# Exercise prompt:
Copy out the rows word for word, from the first one through the line containing "leur intelligence émotionnelle", including that line.

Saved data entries
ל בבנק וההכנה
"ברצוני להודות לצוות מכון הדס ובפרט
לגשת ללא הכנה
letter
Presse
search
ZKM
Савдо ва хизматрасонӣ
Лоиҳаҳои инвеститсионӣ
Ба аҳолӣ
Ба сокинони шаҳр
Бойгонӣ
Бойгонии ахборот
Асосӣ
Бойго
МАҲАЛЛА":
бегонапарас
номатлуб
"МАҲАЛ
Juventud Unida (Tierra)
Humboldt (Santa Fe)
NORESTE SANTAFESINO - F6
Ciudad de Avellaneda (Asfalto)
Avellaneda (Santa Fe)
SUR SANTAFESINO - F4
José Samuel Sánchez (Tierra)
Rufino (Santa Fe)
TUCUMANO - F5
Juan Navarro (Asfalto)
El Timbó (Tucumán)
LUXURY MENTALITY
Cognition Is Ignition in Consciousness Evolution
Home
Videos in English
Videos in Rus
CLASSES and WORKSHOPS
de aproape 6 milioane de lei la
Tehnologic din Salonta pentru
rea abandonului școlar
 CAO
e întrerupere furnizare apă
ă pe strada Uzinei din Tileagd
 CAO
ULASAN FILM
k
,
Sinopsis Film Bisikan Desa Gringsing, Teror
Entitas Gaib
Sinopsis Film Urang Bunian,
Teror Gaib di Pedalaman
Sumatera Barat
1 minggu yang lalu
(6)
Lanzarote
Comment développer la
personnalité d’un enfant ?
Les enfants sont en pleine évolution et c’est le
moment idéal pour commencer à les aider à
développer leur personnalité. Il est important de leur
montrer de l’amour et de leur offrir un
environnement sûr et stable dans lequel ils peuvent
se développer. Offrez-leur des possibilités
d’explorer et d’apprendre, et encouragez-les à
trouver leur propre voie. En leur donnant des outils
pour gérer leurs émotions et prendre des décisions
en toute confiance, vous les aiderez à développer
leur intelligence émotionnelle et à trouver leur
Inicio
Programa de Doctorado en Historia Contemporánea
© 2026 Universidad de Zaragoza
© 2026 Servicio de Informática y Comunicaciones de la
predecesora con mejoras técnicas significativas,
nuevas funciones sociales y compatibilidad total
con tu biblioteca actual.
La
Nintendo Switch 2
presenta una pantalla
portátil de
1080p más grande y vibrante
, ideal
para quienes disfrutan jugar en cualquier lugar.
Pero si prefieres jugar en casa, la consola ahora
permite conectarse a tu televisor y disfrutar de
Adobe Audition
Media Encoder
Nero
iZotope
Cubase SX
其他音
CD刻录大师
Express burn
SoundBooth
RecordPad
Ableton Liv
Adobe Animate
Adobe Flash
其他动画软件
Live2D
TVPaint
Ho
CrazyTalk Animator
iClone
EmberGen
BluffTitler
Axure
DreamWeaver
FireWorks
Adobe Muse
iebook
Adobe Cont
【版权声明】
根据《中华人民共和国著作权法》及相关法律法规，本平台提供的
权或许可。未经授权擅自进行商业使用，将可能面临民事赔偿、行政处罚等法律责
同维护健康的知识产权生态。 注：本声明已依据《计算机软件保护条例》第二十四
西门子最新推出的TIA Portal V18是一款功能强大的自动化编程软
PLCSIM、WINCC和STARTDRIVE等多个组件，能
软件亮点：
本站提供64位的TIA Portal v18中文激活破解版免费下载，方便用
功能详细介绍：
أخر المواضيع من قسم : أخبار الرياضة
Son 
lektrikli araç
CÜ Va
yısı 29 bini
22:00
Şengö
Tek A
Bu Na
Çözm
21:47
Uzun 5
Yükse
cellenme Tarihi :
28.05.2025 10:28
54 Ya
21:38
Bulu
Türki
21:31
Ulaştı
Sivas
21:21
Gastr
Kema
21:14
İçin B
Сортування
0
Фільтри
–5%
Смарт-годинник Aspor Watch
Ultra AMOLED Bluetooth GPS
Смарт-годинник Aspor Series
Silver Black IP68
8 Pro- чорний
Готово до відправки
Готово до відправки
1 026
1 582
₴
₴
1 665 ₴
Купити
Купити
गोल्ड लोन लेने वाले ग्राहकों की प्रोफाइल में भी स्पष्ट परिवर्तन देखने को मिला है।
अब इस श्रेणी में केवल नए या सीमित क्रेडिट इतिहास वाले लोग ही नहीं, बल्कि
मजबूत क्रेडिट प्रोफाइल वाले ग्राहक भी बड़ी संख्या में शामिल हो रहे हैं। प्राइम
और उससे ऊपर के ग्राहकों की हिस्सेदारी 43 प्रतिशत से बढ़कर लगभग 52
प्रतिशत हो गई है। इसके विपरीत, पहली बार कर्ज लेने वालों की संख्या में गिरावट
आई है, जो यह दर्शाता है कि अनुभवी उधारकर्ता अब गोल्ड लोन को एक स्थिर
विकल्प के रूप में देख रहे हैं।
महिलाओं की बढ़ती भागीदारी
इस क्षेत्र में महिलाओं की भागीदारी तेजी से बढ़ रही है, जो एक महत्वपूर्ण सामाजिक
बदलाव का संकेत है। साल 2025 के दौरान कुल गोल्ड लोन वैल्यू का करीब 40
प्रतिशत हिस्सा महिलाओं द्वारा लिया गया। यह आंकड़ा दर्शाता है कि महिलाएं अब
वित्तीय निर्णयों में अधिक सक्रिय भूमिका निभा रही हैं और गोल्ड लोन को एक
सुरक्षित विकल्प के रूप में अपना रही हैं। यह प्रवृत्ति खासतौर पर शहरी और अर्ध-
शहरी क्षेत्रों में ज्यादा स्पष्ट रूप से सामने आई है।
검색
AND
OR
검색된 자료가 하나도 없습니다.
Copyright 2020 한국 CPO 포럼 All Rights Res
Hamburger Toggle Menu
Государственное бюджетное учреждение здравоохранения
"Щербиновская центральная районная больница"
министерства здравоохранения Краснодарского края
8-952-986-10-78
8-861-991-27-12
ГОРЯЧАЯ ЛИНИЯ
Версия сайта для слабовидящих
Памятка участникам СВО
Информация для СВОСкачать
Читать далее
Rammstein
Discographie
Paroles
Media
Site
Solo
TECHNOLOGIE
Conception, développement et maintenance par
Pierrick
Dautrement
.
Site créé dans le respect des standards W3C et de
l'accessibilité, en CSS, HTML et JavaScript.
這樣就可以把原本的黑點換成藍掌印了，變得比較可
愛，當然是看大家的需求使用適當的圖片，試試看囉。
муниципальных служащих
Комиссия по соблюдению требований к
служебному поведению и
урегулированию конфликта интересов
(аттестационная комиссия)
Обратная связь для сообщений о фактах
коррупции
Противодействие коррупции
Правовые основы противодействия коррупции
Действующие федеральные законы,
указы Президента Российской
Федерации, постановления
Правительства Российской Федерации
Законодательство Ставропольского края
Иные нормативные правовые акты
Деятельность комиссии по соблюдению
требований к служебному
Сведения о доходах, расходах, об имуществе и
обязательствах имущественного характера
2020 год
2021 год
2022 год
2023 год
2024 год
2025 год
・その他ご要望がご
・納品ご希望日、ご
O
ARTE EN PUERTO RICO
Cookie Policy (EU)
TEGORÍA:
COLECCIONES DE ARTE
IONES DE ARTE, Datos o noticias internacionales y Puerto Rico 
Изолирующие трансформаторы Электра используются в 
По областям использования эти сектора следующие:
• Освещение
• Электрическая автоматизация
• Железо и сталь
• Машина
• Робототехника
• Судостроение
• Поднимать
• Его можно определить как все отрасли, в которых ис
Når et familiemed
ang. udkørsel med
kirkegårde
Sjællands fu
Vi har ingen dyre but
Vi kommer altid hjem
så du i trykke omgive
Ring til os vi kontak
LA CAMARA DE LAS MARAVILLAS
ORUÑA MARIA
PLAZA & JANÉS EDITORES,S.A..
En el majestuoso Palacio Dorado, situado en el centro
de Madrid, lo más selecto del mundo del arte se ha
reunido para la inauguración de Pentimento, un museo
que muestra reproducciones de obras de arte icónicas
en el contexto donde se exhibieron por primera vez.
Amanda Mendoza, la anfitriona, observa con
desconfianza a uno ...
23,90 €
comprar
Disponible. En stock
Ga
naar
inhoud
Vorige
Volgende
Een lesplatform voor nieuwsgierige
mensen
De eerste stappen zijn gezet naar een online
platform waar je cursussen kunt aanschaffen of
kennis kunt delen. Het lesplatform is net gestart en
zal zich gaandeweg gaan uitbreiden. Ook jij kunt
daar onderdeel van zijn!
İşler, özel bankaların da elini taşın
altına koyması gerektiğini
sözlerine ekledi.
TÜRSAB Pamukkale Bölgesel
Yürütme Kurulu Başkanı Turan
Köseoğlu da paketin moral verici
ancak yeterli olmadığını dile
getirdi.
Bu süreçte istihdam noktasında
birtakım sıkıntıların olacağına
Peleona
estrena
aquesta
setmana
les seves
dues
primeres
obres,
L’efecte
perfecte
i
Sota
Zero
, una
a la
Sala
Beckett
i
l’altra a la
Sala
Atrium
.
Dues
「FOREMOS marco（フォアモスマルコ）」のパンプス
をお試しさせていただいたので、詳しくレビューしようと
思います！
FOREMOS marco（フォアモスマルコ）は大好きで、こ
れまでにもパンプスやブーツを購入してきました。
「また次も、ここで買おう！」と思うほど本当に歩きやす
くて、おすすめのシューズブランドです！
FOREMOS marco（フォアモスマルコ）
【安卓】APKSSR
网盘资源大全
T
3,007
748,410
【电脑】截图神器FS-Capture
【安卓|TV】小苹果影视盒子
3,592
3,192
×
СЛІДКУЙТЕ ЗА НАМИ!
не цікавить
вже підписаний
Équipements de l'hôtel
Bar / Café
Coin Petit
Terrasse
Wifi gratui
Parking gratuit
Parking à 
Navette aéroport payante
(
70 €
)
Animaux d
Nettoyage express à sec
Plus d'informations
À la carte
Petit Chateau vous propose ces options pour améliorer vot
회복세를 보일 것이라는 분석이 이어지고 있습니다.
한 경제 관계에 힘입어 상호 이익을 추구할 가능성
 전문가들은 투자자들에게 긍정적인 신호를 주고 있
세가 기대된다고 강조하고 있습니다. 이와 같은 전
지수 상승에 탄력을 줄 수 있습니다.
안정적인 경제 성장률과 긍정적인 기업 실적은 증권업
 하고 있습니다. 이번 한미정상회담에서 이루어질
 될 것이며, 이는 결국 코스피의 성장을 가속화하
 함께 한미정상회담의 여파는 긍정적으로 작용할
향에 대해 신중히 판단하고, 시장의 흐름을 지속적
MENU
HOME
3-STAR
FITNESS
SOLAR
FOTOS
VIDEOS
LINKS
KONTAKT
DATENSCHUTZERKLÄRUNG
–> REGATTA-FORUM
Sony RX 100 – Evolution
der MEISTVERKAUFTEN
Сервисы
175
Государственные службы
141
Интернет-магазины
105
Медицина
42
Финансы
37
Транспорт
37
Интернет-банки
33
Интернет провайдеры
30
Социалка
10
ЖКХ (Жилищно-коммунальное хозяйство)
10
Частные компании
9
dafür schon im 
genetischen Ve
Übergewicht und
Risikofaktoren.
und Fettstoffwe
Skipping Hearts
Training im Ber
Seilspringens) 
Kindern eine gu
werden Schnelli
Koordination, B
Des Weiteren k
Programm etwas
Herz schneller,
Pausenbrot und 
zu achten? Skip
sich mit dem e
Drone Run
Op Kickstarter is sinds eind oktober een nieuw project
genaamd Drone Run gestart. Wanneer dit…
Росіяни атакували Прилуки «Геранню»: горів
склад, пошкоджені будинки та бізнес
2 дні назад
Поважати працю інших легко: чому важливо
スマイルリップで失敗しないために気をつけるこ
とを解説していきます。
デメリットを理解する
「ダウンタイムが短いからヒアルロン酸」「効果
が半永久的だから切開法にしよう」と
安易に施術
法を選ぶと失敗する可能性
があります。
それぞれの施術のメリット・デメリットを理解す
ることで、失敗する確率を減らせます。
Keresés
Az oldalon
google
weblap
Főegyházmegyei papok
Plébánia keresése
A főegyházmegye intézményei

# Solution for this exercise:
ל בבנק וההכנה
"ברצוני להודות לצוות מכון הדס ובפרט
לגשת ללא הכנה
letter
Presse
search
ZKM
Савдо ва хизматрасонӣ
Лоиҳаҳои инвеститсионӣ
Ба аҳолӣ
Ба сокинони шаҳр
Бойгонӣ
Бойгонии ахборот
Асосӣ
Бойго
МАҲАЛЛА":
бегонапарас
номатлуб
"МАҲАЛ
Juventud Unida (Tierra)
Humboldt (Santa Fe)
NORESTE SANTAFESINO - F6
Ciudad de Avellaneda (Asfalto)
Avellaneda (Santa Fe)
SUR SANTAFESINO - F4
José Samuel Sánchez (Tierra)
Rufino (Santa Fe)
TUCUMANO - F5
Juan Navarro (Asfalto)
El Timbó (Tucumán)
LUXURY MENTALITY
Cognition Is Ignition in Consciousness Evolution
Home
Videos in English
Videos in Rus
CLASSES and WORKSHOPS
de aproape 6 milioane de lei la
Tehnologic din Salonta pentru
rea abandonului școlar
 CAO
e întrerupere furnizare apă
ă pe strada Uzinei din Tileagd
 CAO
ULASAN FILM
k
,
Sinopsis Film Bisikan Desa Gringsing, Teror
Entitas Gaib
Sinopsis Film Urang Bunian,
Teror Gaib di Pedalaman
Sumatera Barat
1 minggu yang lalu
(6)
Lanzarote
Comment développer la
personnalité d’un enfant ?
Les enfants sont en pleine évolution et c’est le
moment idéal pour commencer à les aider à
développer leur personnalité. Il est important de leur
montrer de l’amour et de leur offrir un
environnement sûr et stable dans lequel ils peuvent
se développer. Offrez-leur des possibilités
d’explorer et d’apprendre, et encouragez-les à
trouver leur propre voie. En leur donnant des outils
pour gérer leurs émotions et prendre des décisions
en toute confiance, vous les aiderez à développer
leur intelligence émotionnelle et à trouver leur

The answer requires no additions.